Compare the sum of revenue in the source table against total_revenue in the target table.

{
  "name": "revenue_source_target_sum",
  "description": "Verify revenue sums match between staging and production",
  "source_table": "MCON++a1b2c3d4-e5f6-7890-abcd-ef1234567890++1++1++staging:finance.transactions",
  "target_table": "MCON++b2c3d4e5-f6a7-8901-bcde-f12345678901++1++1++production:finance.transactions",
  "alert_conditions": [
    {
      "metric": "SUM",
      "sourceField": "revenue",
      "targetField": "total_revenue",
      "thresholdValue": 1,
      "isThresholdRelative": true
    }
  ]
}

Segmented comparison

Compare null counts on email between source and target, segmented by country.
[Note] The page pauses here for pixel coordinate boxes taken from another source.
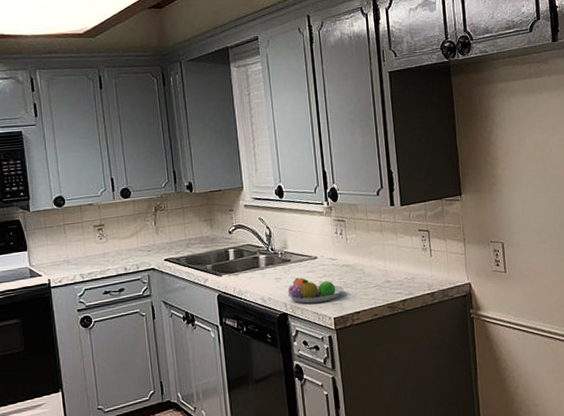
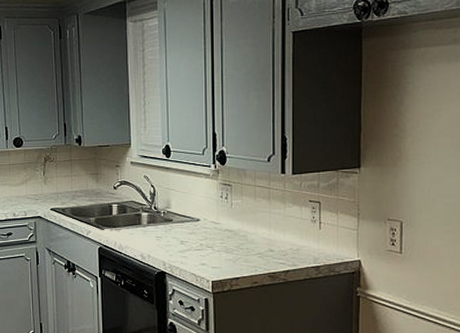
fruit bowl: present [288,277,344,304] -> none [167,238,225,264]

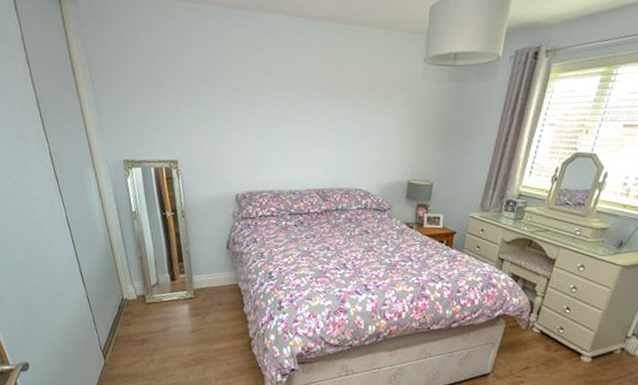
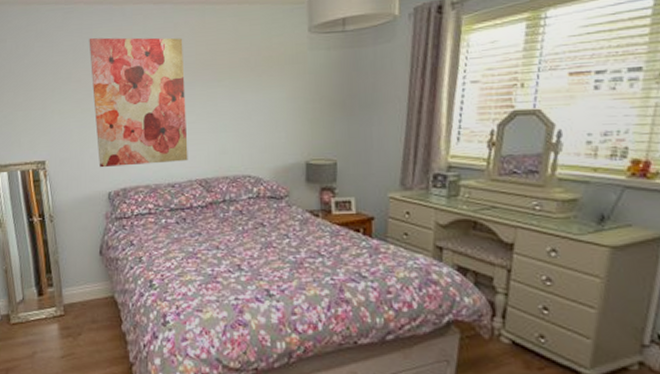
wall art: none [221,42,312,172] -> present [89,37,188,168]

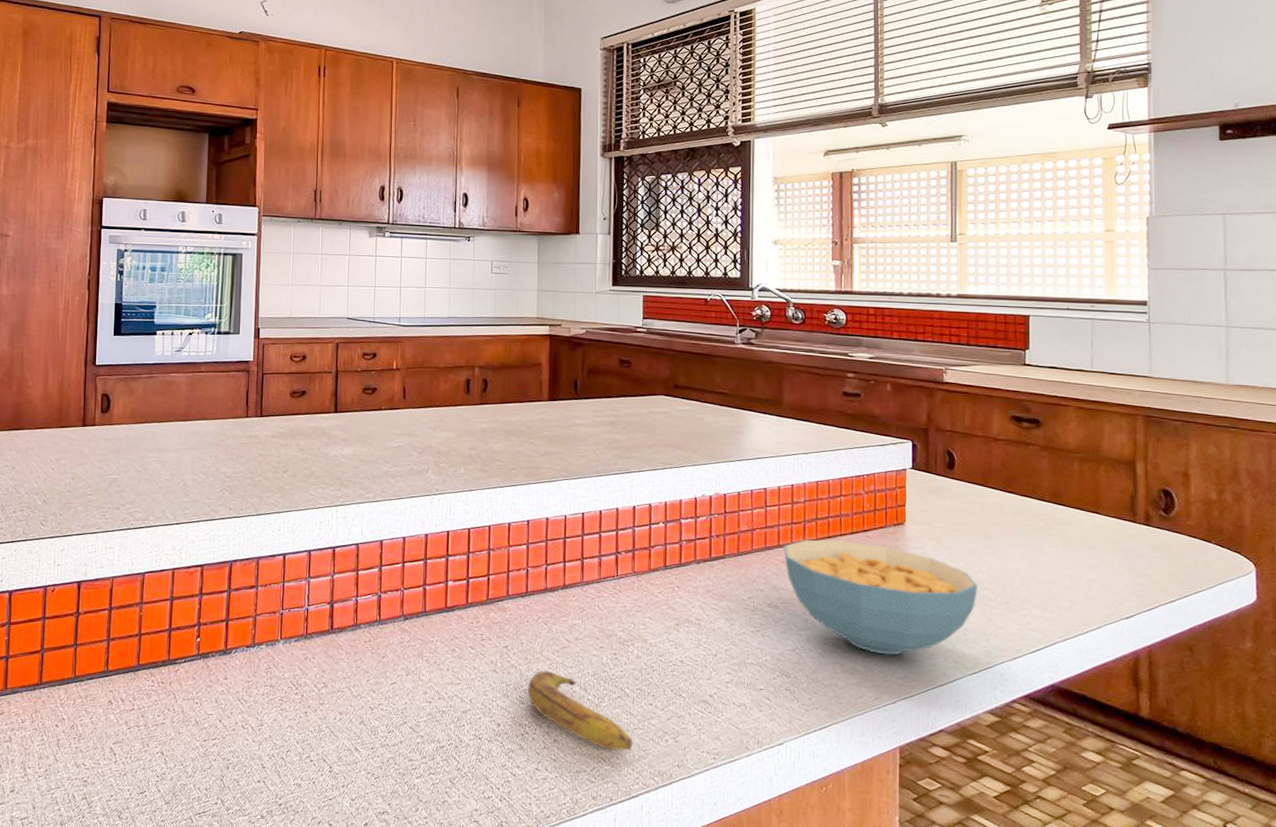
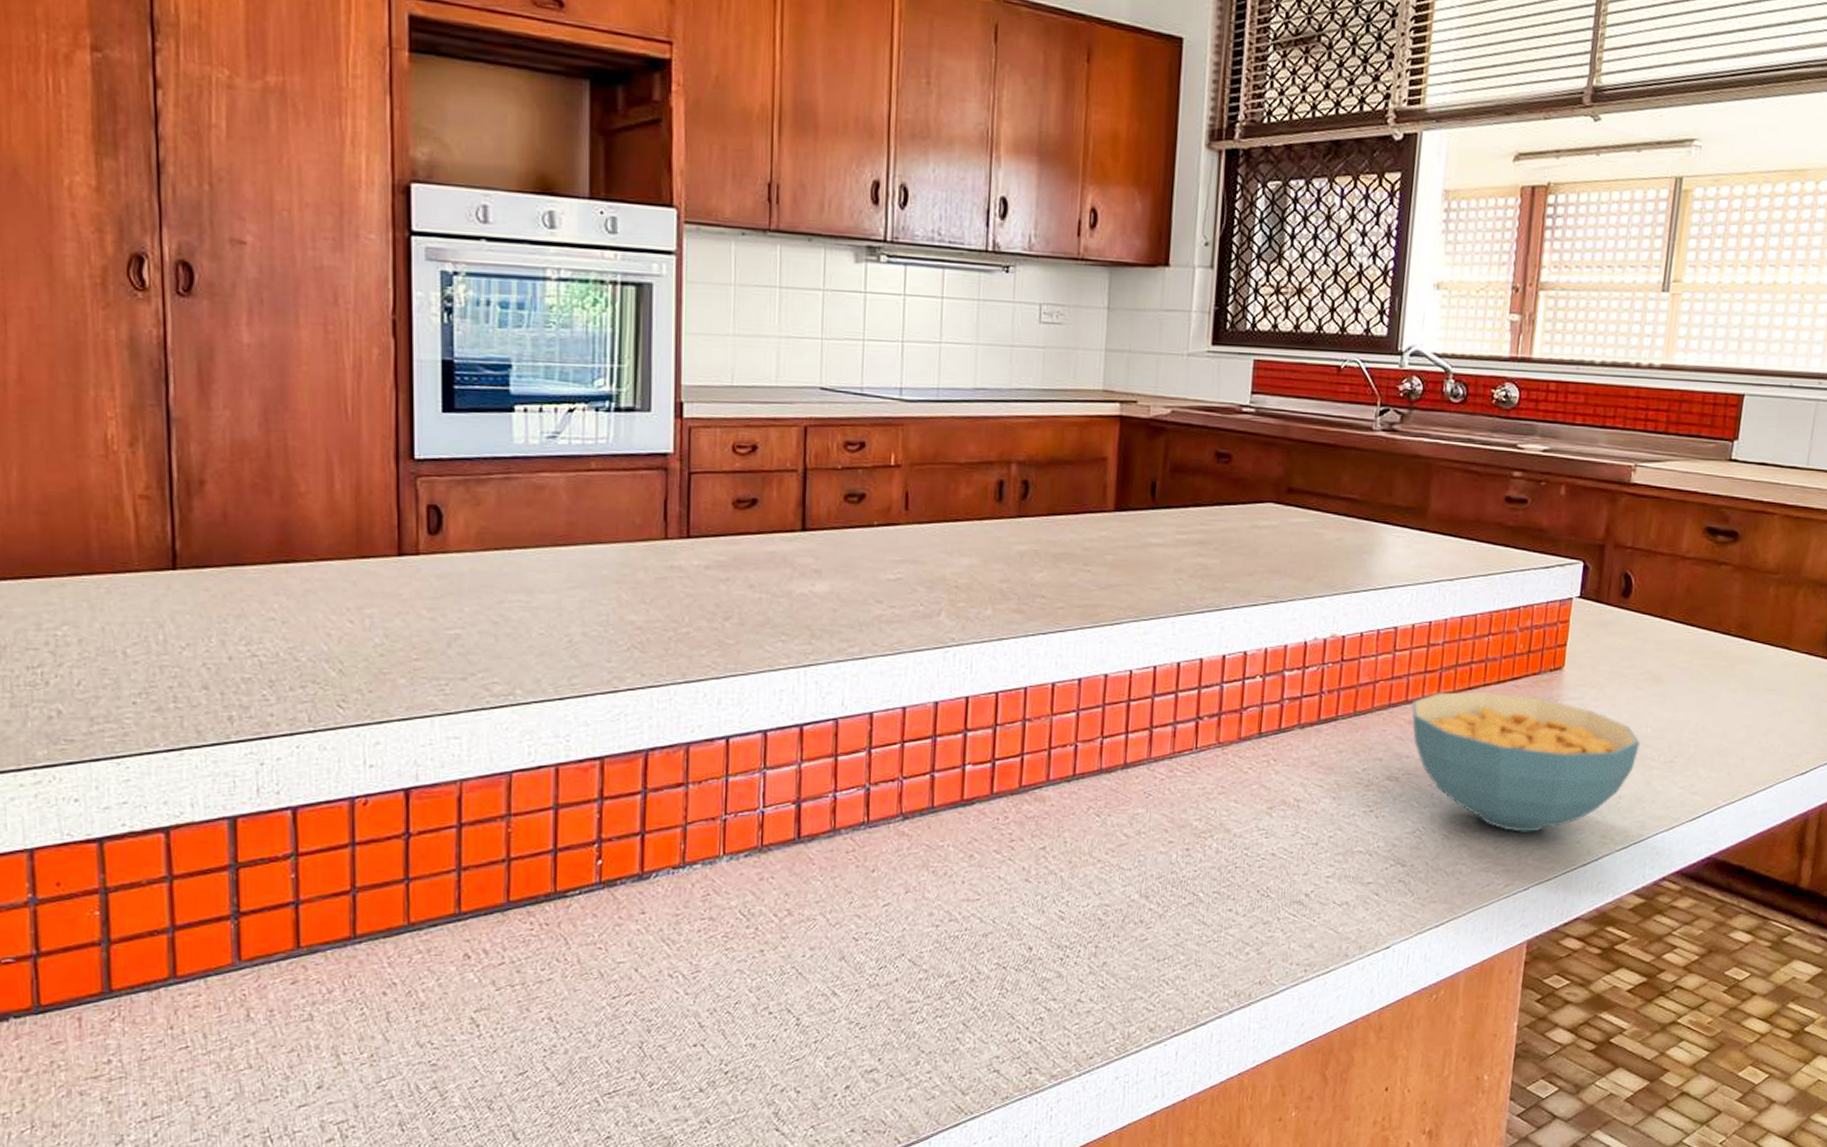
banana: present [527,671,633,751] -> none [1070,877,1205,971]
The country field must exist in both tables.

{
  "name": "email_nulls_by_country",
  "description": "Compare email null counts by country between ETL source and target",
  "source_table": "MCON++a1b2c3d4-e5f6-7890-abcd-ef1234567890++1++1++raw:crm.contacts",
  "target_table": "MCON++b2c3d4e5-f6a7-8901-bcde-f12345678901++1++1++analytics:crm.contacts",
  "segment_fields": ["country"],
  "alert_conditions": [
    {
      "metric": "NULL_COUNT",
      "sourceField": "email",
      "targetField": "email",
      "thresholdValue": 0,
      "isThresholdRelative": false
    }
  ]
}

Cross-warehouse comparison with explicit warehouses

When source and target are in different warehouses, both warehouse parameters must be provided.

{
  "name": "migration_users_row_count",
  "description": "Validate user row counts match after Snowflake to BigQuery migration",
  "source_table": "snowflake_db:public.users",
  "source_warehouse": "snowflake-prod",
  "target_table": "bigquery_project:public.users",
  "target_warehouse": "bigquery-prod",
  "alert_conditions": [
    {
      "metric": "ROW_COUNT",
      "thresholdValue": 0,
      "isThresholdRelative": false
    }
  ]
}

Custom metric comparison

Compare a computed revenue expression when the SQL differs between source and target.

{
  "name": "computed_revenue_compare",
  "description": "Compare total revenue computation between legacy and new schema",
  "source_table": "MCON++a1b2c3d4-e5f6-7890-abcd-ef1234567890++1++1++warehouse:legacy.orders",
  "target_table": "MCON++b2c3d4e5-f6a7-8901-bcde-f12345678901++1++1++warehouse:v2.orders",
  "alert_conditions": [
    {
      "customMetric": {
        "displayName": "Total Revenue",
        "sourceSqlExpression": "SUM(quantity * unit_price)",
        "targetSqlExpression": "SUM(total_amount)"
      },
      "thresholdValue": 0.01,
      "isThresholdRelative": true
    }
  ]
}

Multiple alert conditions

Compare both row counts and field-level metrics in a single monitor.

{
  "name": "orders_full_comparison",
  "description": "Full comparison of orders between staging and production",
  "source_table": "MCON++a1b2c3d4-e5f6-7890-abcd-ef1234567890++1++1++staging:core.orders",
  "target_table": "MCON++b2c3d4e5-f6a7-8901-bcde-f12345678901++1++1++production:core.orders",
  "domain_id": "f47ac10b-58cc-4372-a567-0e02b2c3d479",
  "alert_conditions": [
    {
      "metric": "ROW_COUNT",
      "thresholdValue": 0,
      "isThresholdRelative": false
    },
    {
      "metric": "NULL_COUNT",
      "sourceField": "customer_id",
      "targetField": "customer_id",
      "thresholdValue": 0,
      "isThresholdRelative": false
    },
    {
      "metric": "SUM",
      "sourceField": "amount",
      "targetField": "amount",
      "thresholdValue": 0.1,
      "isThresholdRelative": true
    }
  ]
}

Note: the ROW_COUNT condition has no fields, while the field-level conditions each specify both sourceField and targetField.